● About this exercise
Exactly reproduce the lines from the line containing "It is too early" to the end of the data below, inclusive, and nothing else.
*** Opening of Provided data ***
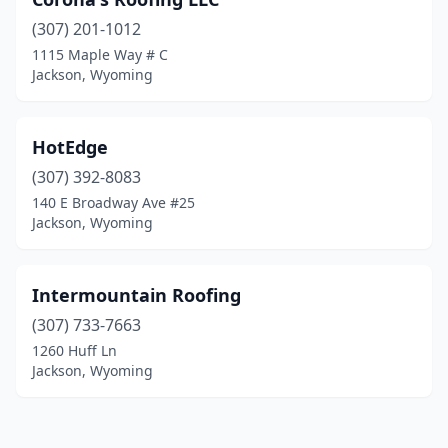
(307) 201-1012
1115 Maple Way # C
Jackson, Wyoming
HotEdge
(307) 392-8083
140 E Broadway Ave #25
Jackson, Wyoming
Intermountain Roofing
(307) 733-7663
1260 Huff Ln
Jackson, Wyoming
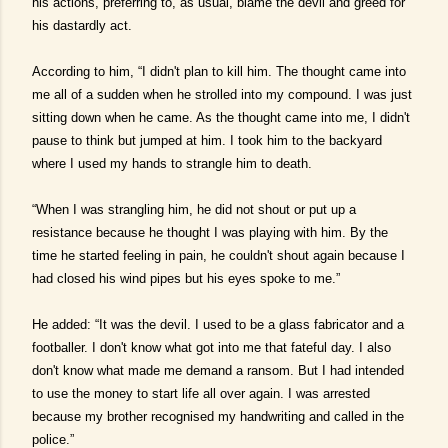
his actions, preferring to, as usual, blame the devil and greed for
his dastardly act.
According to him, “I didn't plan to kill him. The thought came into
me all of a sudden when he strolled into my compound. I was just
sitting down when he came. As the thought came into me, I didn't
pause to think but jumped at him. I took him to the backyard
where I used my hands to strangle him to death.
“When I was strangling him, he did not shout or put up a
resistance because he thought I was playing with him. By the
time he started feeling in pain, he couldn't shout again because I
had closed his wind pipes but his eyes spoke to me.”
He added: “It was the devil. I used to be a glass fabricator and a
footballer. I don't know what got into me that fateful day. I also
don't know what made me demand a ransom. But I had intended
to use the money to start life all over again. I was arrested
because my brother recognised my handwriting and called in the
police.”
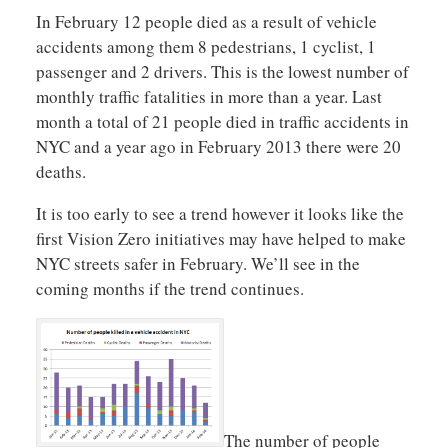
In February 12 people died as a result of vehicle
accidents among them 8 pedestrians, 1 cyclist, 1
passenger and 2 drivers. This is the lowest number of
monthly traffic fatalities in more than a year. Last
month a total of 21 people died in traffic accidents in
NYC and a year ago in February 2013 there were 20
deaths.
It is too early to see a trend however it looks like the
first Vision Zero initiatives may have helped to make
NYC streets safer in February. We’ll see in the
coming months if the trend continues.
The number of people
*** Close of Provided data ***
● Expected output
It is too early to see a trend however it looks like the
first Vision Zero initiatives may have helped to make
NYC streets safer in February. We’ll see in the
coming months if the trend continues.
The number of people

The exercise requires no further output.